- **Exercises to complete**
**1)** Please quote the passage on Gush Katif word for word, beginning at "In Gush Katif" and stopping after "are amazingly similar.".
**2)** In the passage on Gush Katif, what did the Netzarim expellees carry from their synagogue?

That is true. The destruction experienced by the religious Zionists was entirely real, and the pain of the expelled unbearable. But the intensity of the grief and the religious Zionist reaction to the Expulsion were much more than simple sharing of the pain of those driven from their homes. Settlements were destroyed before Gush Katif – and subsequently, as well.

In Gush Katif something much bigger than houses was destroyed. It seemed that what was destroyed there was ideology. That was the source of the deep pain and grief. That was what motivated the lamentation and the heartbreaking images, images like the picture of the Netzarim expellees carrying the menorah from their synagogue, creating an immediate association with the image of the menorah from the Beit HaMikdash being carried by the Jews exiled from Jerusalem.

That same destruction of ideology is what is being experienced now by the ultra-Orthodox. Interestingly, the reaction of the religious Zionists then and the ultra-Orthodox now are amazingly similar.

- **Recorded information**
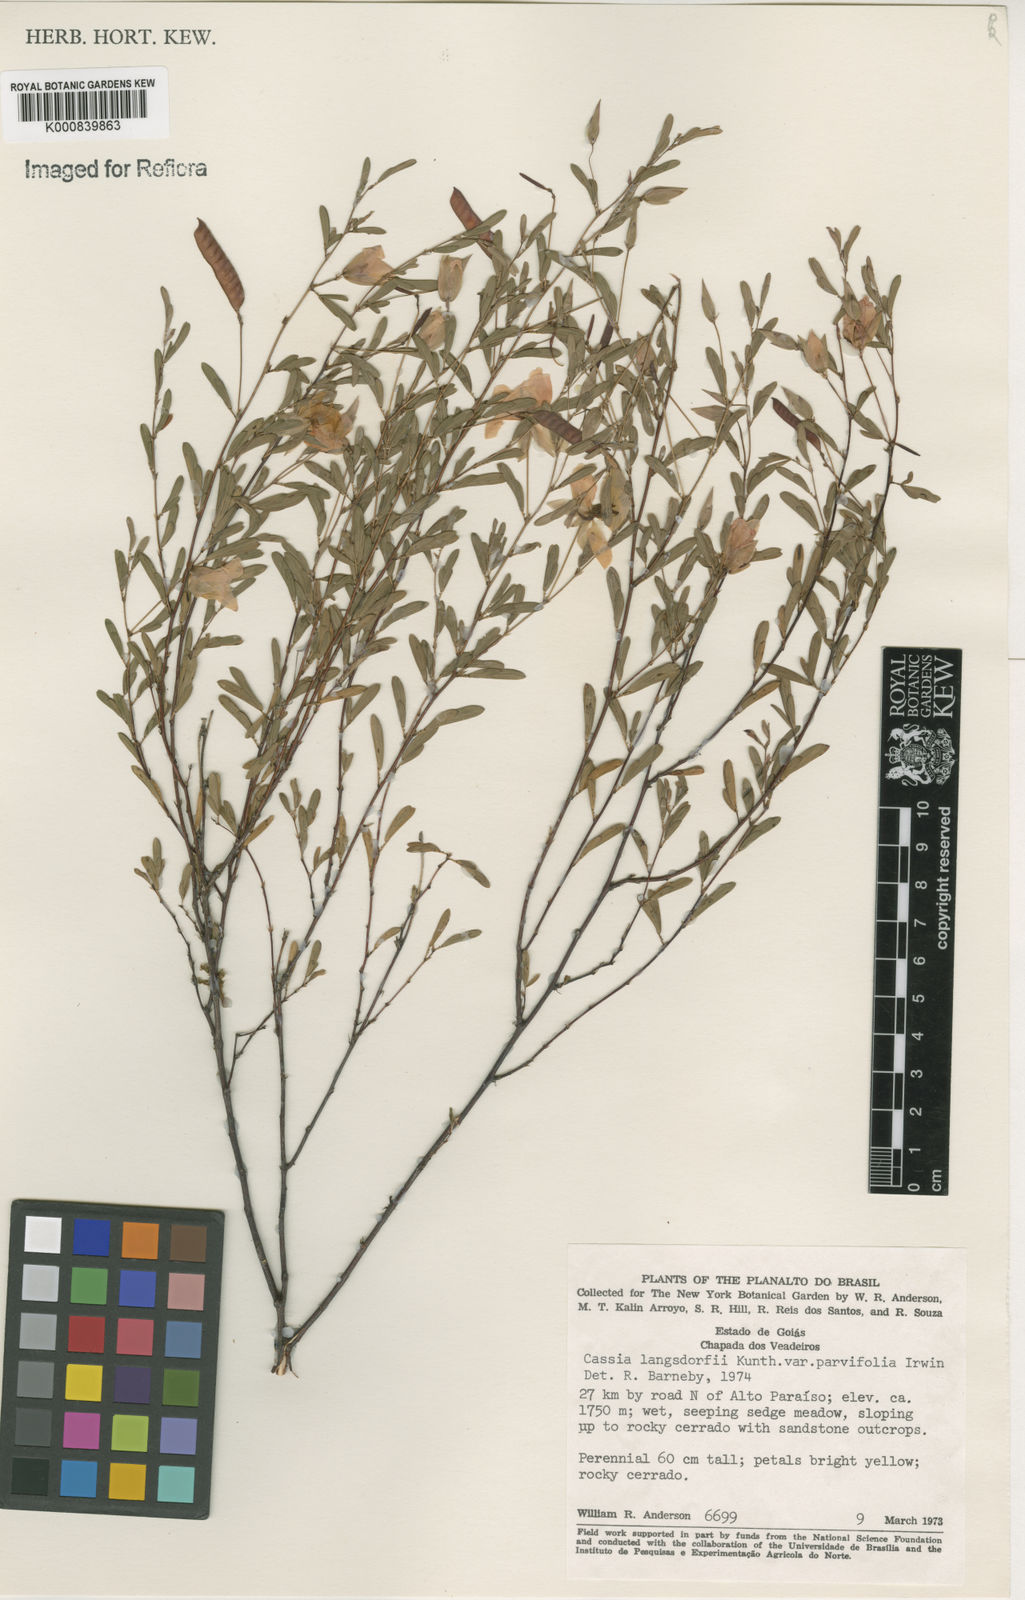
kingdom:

- **Solved problems**
**1)**
In Gush Katif something much bigger than houses was destroyed. It seemed that what was destroyed there was ideology. That was the source of the deep pain and grief. That was what motivated the lamentation and the heartbreaking images, images like the picture of the Netzarim expellees carrying the menorah from their synagogue, creating an immediate association with the image of the menorah from the Beit HaMikdash being carried by the Jews exiled from Jerusalem.

That same destruction of ideology is what is being experienced now by the ultra-Orthodox. Interestingly, the reaction of the religious Zionists then and the ultra-Orthodox now are amazingly similar.

**2)** The menorah.